In another development, discussion is starting up on IRS’ settlement offer for non-petitioned SCEs (that’s taxspeak for Dixieland Boondockery). My colleague Peter Reilly CPA thinks it’s a sweet deal; I think there’s a thorn or two amongst the proffered roses. I do hope IRS publishes a Notice as to how successful the program is when the results starting coming in. The proof of the pudding, and all that.

NO MAN, NO PLAN

In Uncategorized on 07/12/2024 at 15:37

The trust form of ownership is popular and problematic, especially when sole trustees forget formalities.
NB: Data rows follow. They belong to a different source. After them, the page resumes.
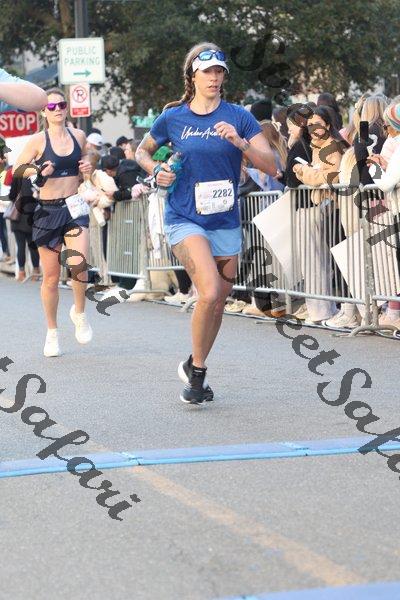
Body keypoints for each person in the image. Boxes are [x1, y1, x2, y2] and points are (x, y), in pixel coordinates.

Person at [135, 42, 276, 404]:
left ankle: (193, 362)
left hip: (224, 220)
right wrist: (157, 170)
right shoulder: (173, 118)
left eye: (219, 72)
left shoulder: (239, 116)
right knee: (209, 292)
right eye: (207, 72)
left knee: (218, 302)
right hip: (184, 218)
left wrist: (241, 143)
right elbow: (142, 151)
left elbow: (272, 165)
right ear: (192, 76)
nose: (214, 78)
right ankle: (197, 375)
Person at [13, 87, 93, 357]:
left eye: (61, 105)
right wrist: (38, 170)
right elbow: (17, 169)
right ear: (43, 112)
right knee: (50, 277)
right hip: (47, 211)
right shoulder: (38, 140)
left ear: (66, 108)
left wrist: (87, 165)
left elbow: (88, 154)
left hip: (74, 207)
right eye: (51, 107)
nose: (57, 110)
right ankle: (52, 332)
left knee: (79, 264)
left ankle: (79, 313)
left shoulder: (78, 135)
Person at [293, 106, 348, 324]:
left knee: (341, 260)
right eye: (310, 125)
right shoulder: (316, 147)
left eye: (317, 124)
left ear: (327, 125)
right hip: (323, 206)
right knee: (329, 260)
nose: (313, 128)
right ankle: (335, 309)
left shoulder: (332, 146)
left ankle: (349, 310)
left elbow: (328, 177)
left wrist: (302, 171)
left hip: (334, 207)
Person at [8, 173, 41, 282]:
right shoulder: (37, 176)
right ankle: (36, 271)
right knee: (33, 246)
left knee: (20, 245)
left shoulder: (17, 176)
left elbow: (12, 195)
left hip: (18, 216)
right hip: (32, 216)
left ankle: (21, 273)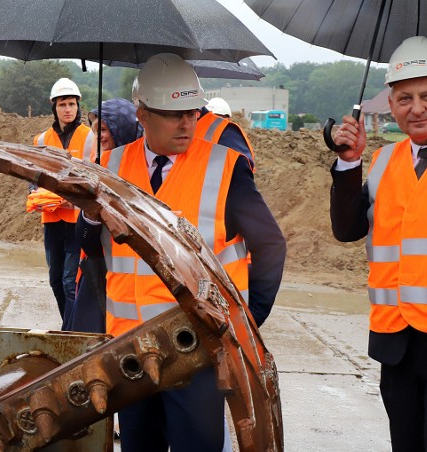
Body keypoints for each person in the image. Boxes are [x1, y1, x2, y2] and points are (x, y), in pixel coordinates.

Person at [84, 53, 285, 452]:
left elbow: (270, 246)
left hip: (196, 352)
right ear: (141, 114)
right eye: (173, 114)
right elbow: (92, 248)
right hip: (132, 350)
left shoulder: (226, 168)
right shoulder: (110, 167)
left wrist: (247, 319)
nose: (187, 122)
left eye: (192, 112)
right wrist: (90, 216)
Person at [330, 36, 427, 451]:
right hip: (397, 344)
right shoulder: (384, 161)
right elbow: (347, 229)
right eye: (404, 97)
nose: (417, 108)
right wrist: (348, 162)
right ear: (390, 104)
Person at [66, 97, 142, 333]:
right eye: (95, 130)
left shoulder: (144, 173)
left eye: (104, 129)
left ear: (124, 127)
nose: (99, 136)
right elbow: (86, 241)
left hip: (136, 286)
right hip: (96, 277)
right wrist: (90, 213)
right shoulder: (97, 169)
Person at [31, 77, 95, 324]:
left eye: (71, 104)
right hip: (51, 219)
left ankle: (69, 330)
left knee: (70, 280)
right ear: (54, 107)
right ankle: (67, 323)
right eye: (62, 105)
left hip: (75, 220)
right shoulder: (41, 140)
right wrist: (35, 194)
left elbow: (92, 178)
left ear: (78, 106)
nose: (68, 109)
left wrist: (76, 200)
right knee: (55, 279)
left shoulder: (88, 137)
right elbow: (33, 177)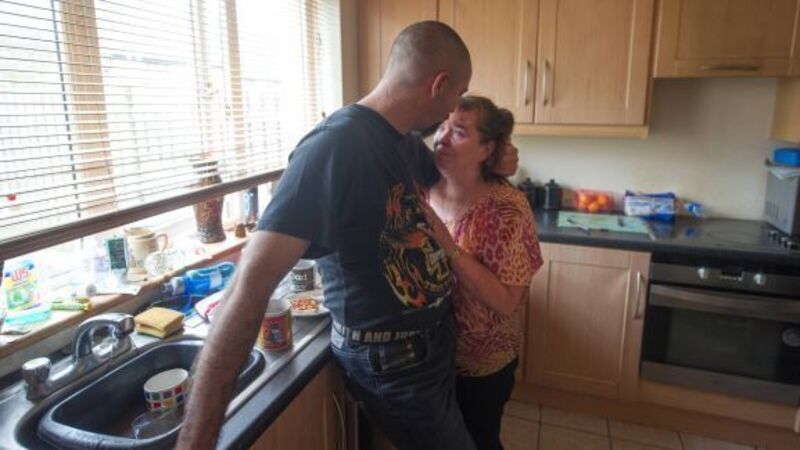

I can’t say that Richard K. Archer, MD, forgot or neglected appropriate formalities when running Richard K. Archer M.D. P.A. Profit Sharing Plan & Trust, acting through its sole Trustee and Administrator Richard K. Archer. And I can’t ask him, because he’s dead.

Howbeit, the late Richard petitioned a retirement plan disqualification, before becoming the late Richard. But he petitioned sub nom. Richard K. Archer, Docket No. 11375-20R, filed 7/12/24. IRS objects, saying the trustee is the real party in interest, acting for the trust, and Judge Elizabeth A. (“Tex”) Copeland agrees.

When an individual dies, Rule 63(a) lets a duly authorized successor substitute in and prosecute the case. Burt the late Richard is a trustee, not an individual, and the trust itself is facing the consequences. Still, the individual decedent situation is the nearest analogy Judge Tax Copeland can find. And the late Richard’s adm’r says they can’t represent the trust.

“Most retirement plans, as entities, have other individuals who can represent their interests before this Court in the event one of the representatives or fiduciaries passes away. The same is true with most employers that sponsor retirement plans. However, that is not the case here. Dr. Archer, the plan trustee and administrator when the Petition in this case was filed, was the only individual with capacity to act on behalf of Petitioner and had complete control over the retirement plan.

“Without a representative who can further Petitioner’s interest, this case must be dismissed, and the determinations made in Respondent’s … Final Revocation Letter must be upheld.” Order, at p. 2.

Trust disqualified for years commencing after 12/31/11. Could be very expensive.

Warning to those with self-settled trusts of whatever kind: get a backup. And tell ’em Richard sent ya.